終盤も、カウベルで軽快なリズムを奏でつつ、サイケなサウンドでグルーヴィーに聴かせる「Bakoko」、そして最後は力強いサウンドに壮大な雰囲気を感じさせる伸びやかなボーカルが印象に残る「Sango」で締めくくり。これでもかというほどに音を重ねたサウンドには、どこか「ベタ」さも感じさせるのですが、最後の最後までダイナミックなサウンドを繰り広げる本作は、素直にそのカッコよさに身をゆだねることのできる傑作アルバムに仕上がっていたように感じました。
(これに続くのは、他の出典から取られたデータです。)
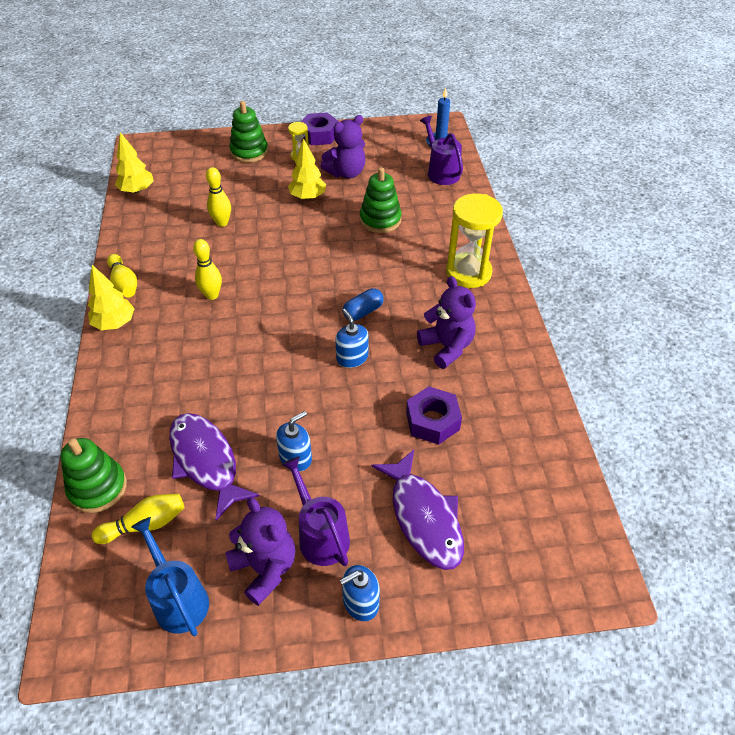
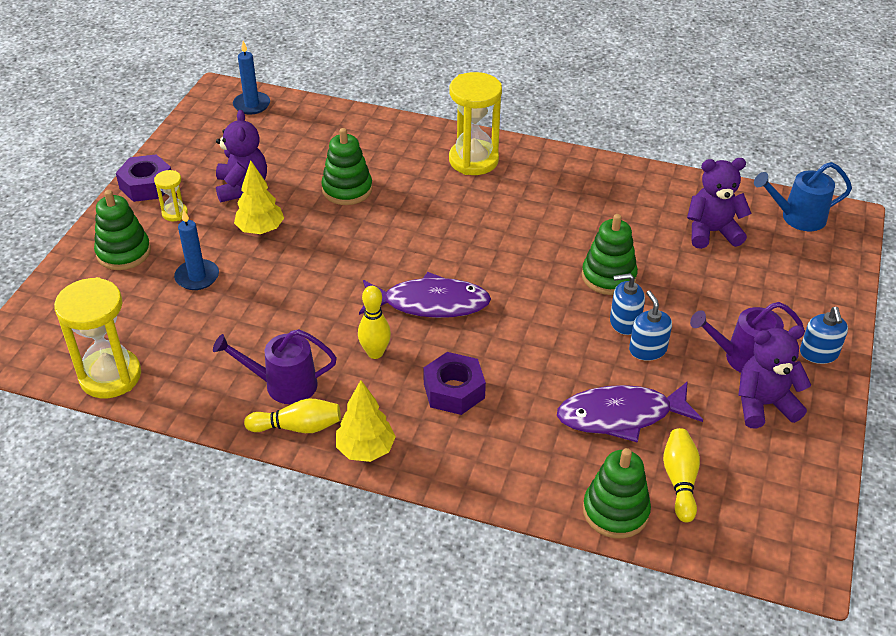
camera: 65 degrees left, 5 degrees down
yellow tree [115,132,154,194] -> yellow hourglass [54,277,141,398]
blue watering can [131,517,209,636] -> blue watering can moved to [754,162,852,231]
yellow bowling pin [206,167,231,227] -> none
blue soap dispenser [335,309,369,368] -> blue soap dispenser moved to [610,273,645,335]
blue capsule [343,288,384,321] -> none
purple fish [372,450,464,570] -> purple fish moved to [359,272,491,318]
purple nut [406,386,462,445] -> purple nut moved to [423,352,486,415]
purple teddy bear [417,276,476,369] -> purple teddy bear moved to [687,158,752,249]
purple watering can [420,116,463,185] -> purple watering can moved to [213,329,337,404]
none -> blue candle [174,209,219,290]
none -> green stacking toy [582,214,638,295]

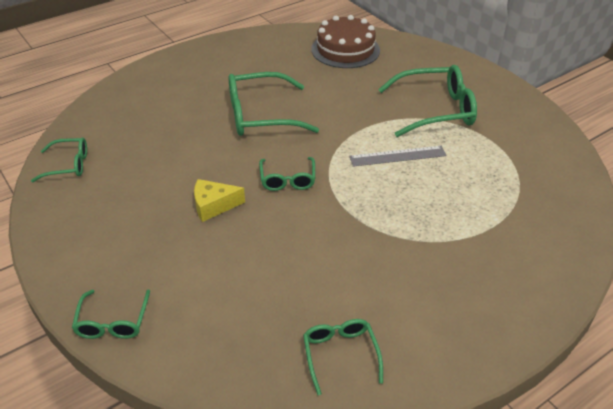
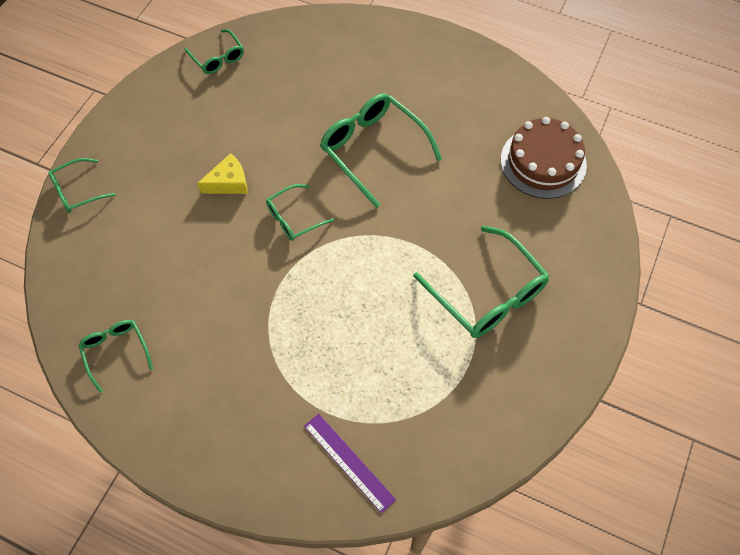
camera: 60 degrees right, 20 degrees up
yellow cheese [194,179,245,222] -> yellow cheese turned 105 degrees clockwise [197,153,247,194]
green glasses [303,319,383,395] -> green glasses turned 75 degrees counterclockwise [79,320,153,393]
grey ruler [349,146,447,167] -> none
none -> purple ruler [304,414,396,513]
まさに邦題の通り、キンシャサから世界を目指すことのできるそんなアルバム。年間ベスト選出の納得のアルバムでした。これがデビューアルバムなのですが、今後もコンスタントに活動を続けるのでしょうか?これからの活躍も非常に楽しみになってくる1枚でした。

評価:★★★★★


ほかに聴いたアルバム

50 - Just Warming Up!/Lucky Peterson

アメリカのブルースミュージシャン、Lucky Petersonのニューアルバム。コンテンポラリー色の強いブルースをメインに、ソウルやゴスペル、R&Bなどの要素を取り入れたブラックミュージック全般を幅広く演奏しているような印象。楽曲によってはなんとラップを取り入れた曲まであり、齢55歳となる彼ですが50代でも「単なるウォーミングアップだ!」といっている彼の音楽に対する柔軟で若々しい姿勢を感じます。ここ数年、コンスタントに作品をリリースし続けているようですが、その積極的な活動はまだまだ続きそうです。

評価:★★★★

Lucky Peterson 過去の作品
EVERY SECOND A FOOL IS BORN

Falaw/Luka Productions

こちらも各種メディアの2019年ベストアルバムを後追いで聴いた1枚。本作は、先日紹介したAster Awekeに続くMUSIC MAGAZINE誌ワールドミュージック部門の2位に選ばれた作品。マリの首都バマコでトラックメイカーやラッパーとしても活躍しているルカ・グィンドによるプロジェクト。ンゴニやジェンベといったマリの伝統的な楽器を用い、同じくマリの吟遊詩人、グリオをゲストに迎えた作品で、トランシーで軽快なリズムにラップを取り入れたスタイルは現代風ながらも、その音色を含め、要所要所にマリの伝統音楽を取り入れたアルバム。全体的には軽快でリズミカルなトライバルのリズムが心地よく、全46分という短さもあり最後の最後まで一気に聴けてしまう作品になっています。サウンド的には若干軽すぎるかな、と感じる部分があったりするのですが、その軽快なリズムに心躍らされるアルバムでした。